Filter the entries for the string "total". Copy each line that has it.

-- RECORDS FOR THE TASK follows --

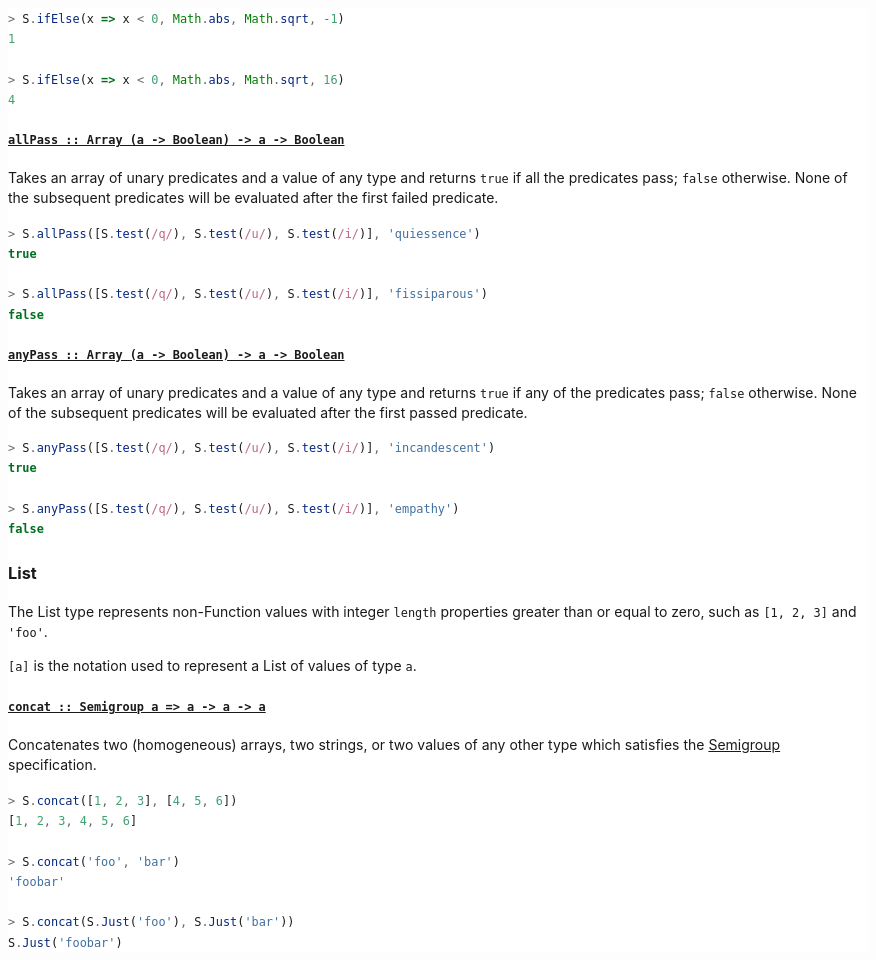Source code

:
 ```javascript
> S.ifElse(x => x < 0, Math.abs, Math.sqrt, -1)
1

> S.ifElse(x => x < 0, Math.abs, Math.sqrt, 16)
4
```

<h4 name="allPass"><code><a href="https://github.com/sanctuary-js/sanctuary/blob/v0.11.1/index.js#L2198">allPass :: Array (a -> Boolean) -> a -> Boolean</a></code></h4>

Takes an array of unary predicates and a value of any type
and returns `true` if all the predicates pass; `false` otherwise.
None of the subsequent predicates will be evaluated after the
first failed predicate.

```javascript
> S.allPass([S.test(/q/), S.test(/u/), S.test(/i/)], 'quiessence')
true

> S.allPass([S.test(/q/), S.test(/u/), S.test(/i/)], 'fissiparous')
false
```

<h4 name="anyPass"><code><a href="https://github.com/sanctuary-js/sanctuary/blob/v0.11.1/index.js#L2223">anyPass :: Array (a -> Boolean) -> a -> Boolean</a></code></h4>

Takes an array of unary predicates and a value of any type
and returns `true` if any of the predicates pass; `false` otherwise.
None of the subsequent predicates will be evaluated after the
first passed predicate.

```javascript
> S.anyPass([S.test(/q/), S.test(/u/), S.test(/i/)], 'incandescent')
true

> S.anyPass([S.test(/q/), S.test(/u/), S.test(/i/)], 'empathy')
false
```

### List

The List type represents non-Function values with integer `length`
properties greater than or equal to zero, such as `[1, 2, 3]` and
`'foo'`.

`[a]` is the notation used to represent a List of values of type `a`.

<h4 name="concat"><code><a href="https://github.com/sanctuary-js/sanctuary/blob/v0.11.1/index.js#L2256">concat :: Semigroup a => a -> a -> a</a></code></h4>

Concatenates two (homogeneous) arrays, two strings, or two values of any
other type which satisfies the [Semigroup][] specification.

```javascript
> S.concat([1, 2, 3], [4, 5, 6])
[1, 2, 3, 4, 5, 6]

> S.concat('foo', 'bar')
'foobar'

> S.concat(S.Just('foo'), S.Just('bar'))
S.Just('foobar')
```


[Apply]:          https://github.com/fantasyland/fantasy-land#apply
[BinaryType]:     https://github.com/sanctuary-js/sanctuary-def#binarytype
[Extend]:         https://github.com/fantasyland/fantasy-land#extend
[Foldable]:       https://github.com/fantasyland/fantasy-land#foldable
[Functor]:        https://github.com/fantasyland/fantasy-land#functor
[Monad]:          https://github.com/fantasyland/fantasy-land#monad
[Monoid]:         https://github.com/fantasyland/fantasy-land#monoid
[Nullable]:       https://github.com/sanctuary-js/sanctuary-def#nullable
[R.equals]:       http://ramdajs.com/docs/#equals
[R.map]:          http://ramdajs.com/docs/#map
[R.type]:         http://ramdajs.com/docs/#type
[Ramda]:          http://ramdajs.com/
[RegExp]:         https://developer.mozilla.org/en-US/docs/Web/JavaScript/Reference/Global_Objects/RegExp
[RegexFlags]:     https://github.com/sanctuary-js/sanctuary-def#regexflags
[Semigroup]:      https://github.com/fantasyland/fantasy-land#semigroup
[Traversable]:    https://github.com/fantasyland/fantasy-land#traversable
[UnaryType]:      https://github.com/sanctuary-js/sanctuary-def#unarytype
[parseInt]:       https://developer.mozilla.org/en-US/docs/Web/JavaScript/Reference/Global_Objects/parseInt
[sanctuary-def]:  https://github.com/sanctuary-js/sanctuary-def
[thrush]:         https://github.com/raganwald-deprecated/homoiconic/blob/master/2008-10-30/thrush.markdown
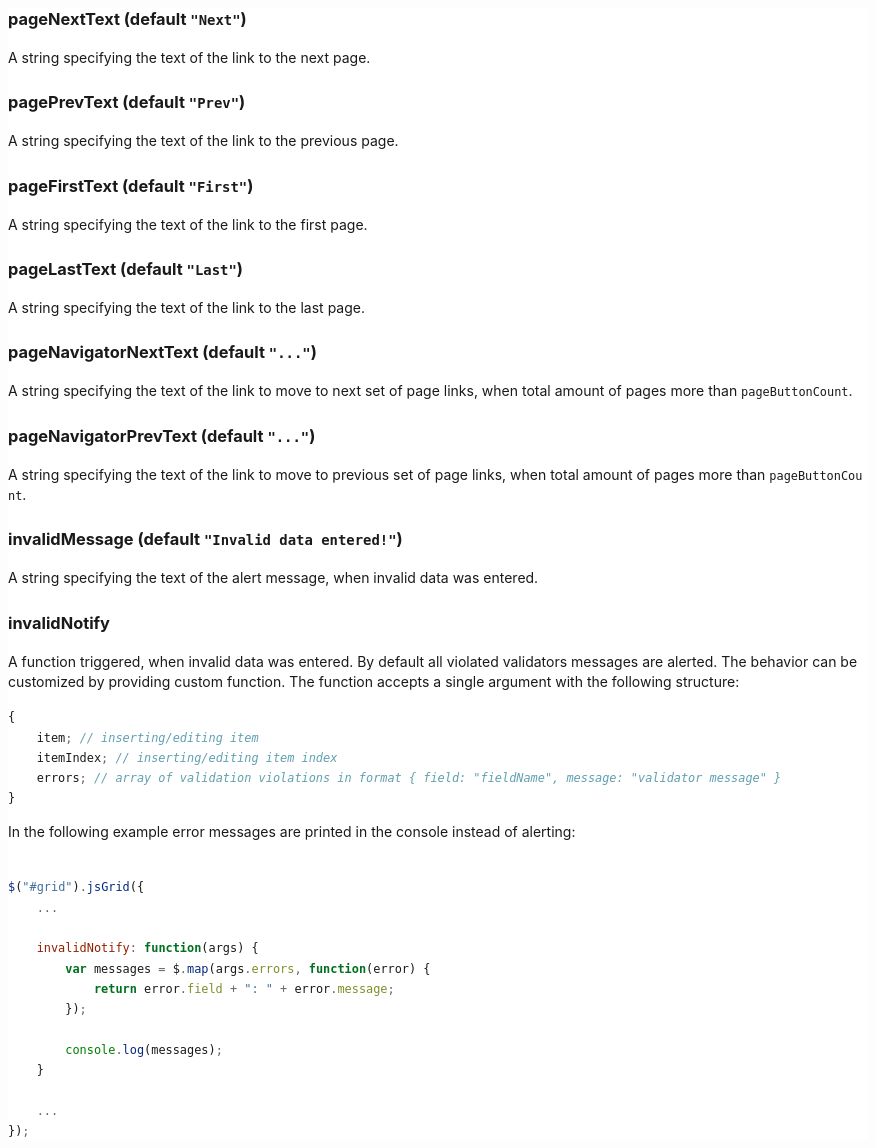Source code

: ### pageNextText (default `"Next"`)

A string specifying the text of the link to the next page.

### pagePrevText (default `"Prev"`)

A string specifying the text of the link to the previous page.

### pageFirstText (default `"First"`)

A string specifying the text of the link to the first page.

### pageLastText (default `"Last"`)

A string specifying the text of the link to the last page.

### pageNavigatorNextText (default `"..."`)

A string specifying the text of the link to move to next set of page links, when total amount of pages more than `pageButtonCount`.

### pageNavigatorPrevText (default `"..."`)

A string specifying the text of the link to move to previous set of page links, when total amount of pages more than `pageButtonCount`.

### invalidMessage (default `"Invalid data entered!"`)

A string specifying the text of the alert message, when invalid data was entered.

### invalidNotify

A function triggered, when invalid data was entered.
By default all violated validators messages are alerted.
The behavior can be customized by providing custom function.
The function accepts a single argument with the following structure:

```javascript
{
    item; // inserting/editing item
    itemIndex; // inserting/editing item index
    errors; // array of validation violations in format { field: "fieldName", message: "validator message" }
}
```

In the following example error messages are printed in the console instead of alerting:

```javascript

$("#grid").jsGrid({
    ...

    invalidNotify: function(args) {
        var messages = $.map(args.errors, function(error) {
            return error.field + ": " + error.message;
        });

        console.log(messages);
    }

    ...
});

```
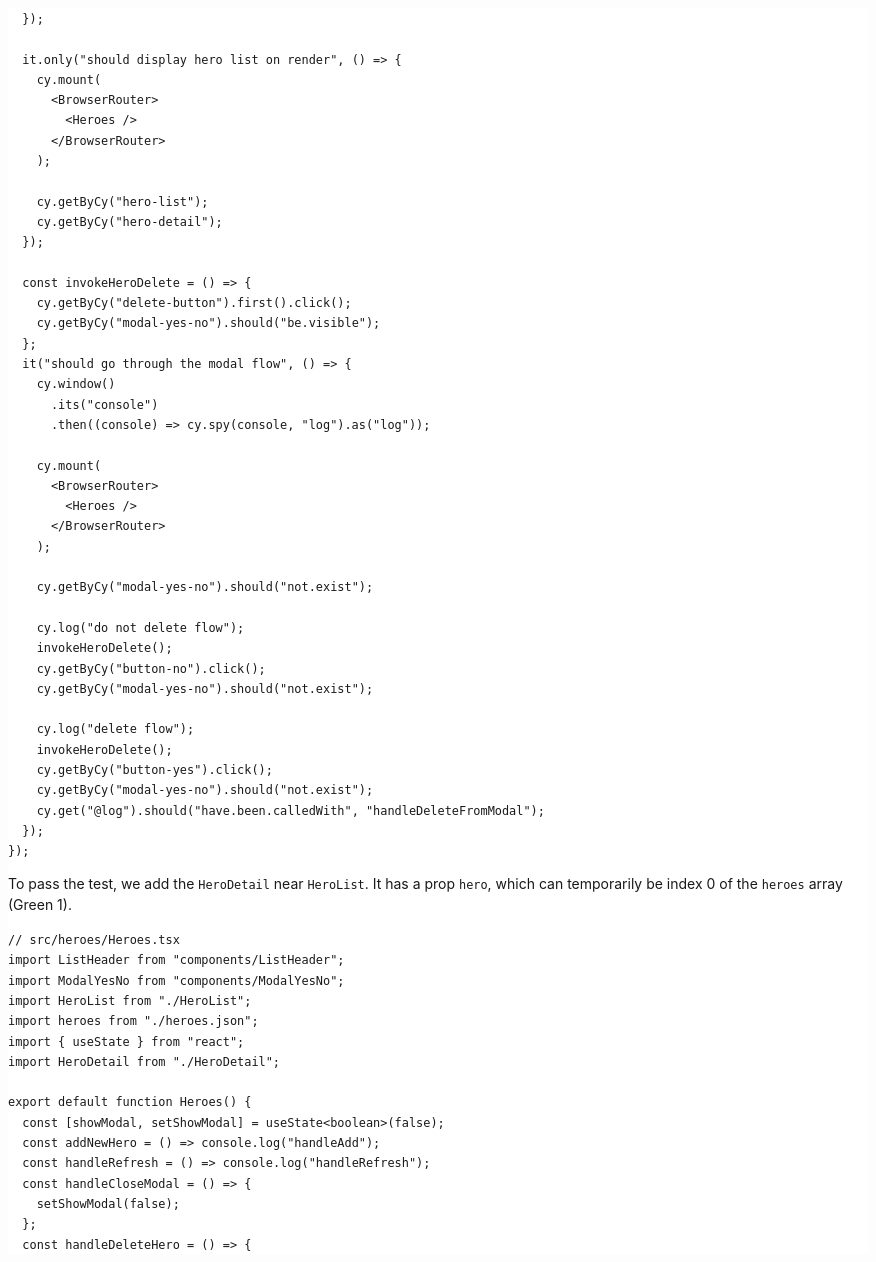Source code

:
 ```tsx
  });

  it.only("should display hero list on render", () => {
    cy.mount(
      <BrowserRouter>
        <Heroes />
      </BrowserRouter>
    );

    cy.getByCy("hero-list");
    cy.getByCy("hero-detail");
  });

  const invokeHeroDelete = () => {
    cy.getByCy("delete-button").first().click();
    cy.getByCy("modal-yes-no").should("be.visible");
  };
  it("should go through the modal flow", () => {
    cy.window()
      .its("console")
      .then((console) => cy.spy(console, "log").as("log"));

    cy.mount(
      <BrowserRouter>
        <Heroes />
      </BrowserRouter>
    );

    cy.getByCy("modal-yes-no").should("not.exist");

    cy.log("do not delete flow");
    invokeHeroDelete();
    cy.getByCy("button-no").click();
    cy.getByCy("modal-yes-no").should("not.exist");

    cy.log("delete flow");
    invokeHeroDelete();
    cy.getByCy("button-yes").click();
    cy.getByCy("modal-yes-no").should("not.exist");
    cy.get("@log").should("have.been.calledWith", "handleDeleteFromModal");
  });
});
```

To pass the test, we add the `HeroDetail` near `HeroList`. It has a prop `hero`, which can temporarily be index 0 of the `heroes` array (Green 1).

```tsx
// src/heroes/Heroes.tsx
import ListHeader from "components/ListHeader";
import ModalYesNo from "components/ModalYesNo";
import HeroList from "./HeroList";
import heroes from "./heroes.json";
import { useState } from "react";
import HeroDetail from "./HeroDetail";

export default function Heroes() {
  const [showModal, setShowModal] = useState<boolean>(false);
  const addNewHero = () => console.log("handleAdd");
  const handleRefresh = () => console.log("handleRefresh");
  const handleCloseModal = () => {
    setShowModal(false);
  };
  const handleDeleteHero = () => {
```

-- RECORDS FOR THE TASK concluded --

ANSWER BOX:
A string specifying the text of the link to move to next set of page links, when total amount of pages more than `pageButtonCount`.
A string specifying the text of the link to move to previous set of page links, when total amount of pages more than `pageButtonCount`.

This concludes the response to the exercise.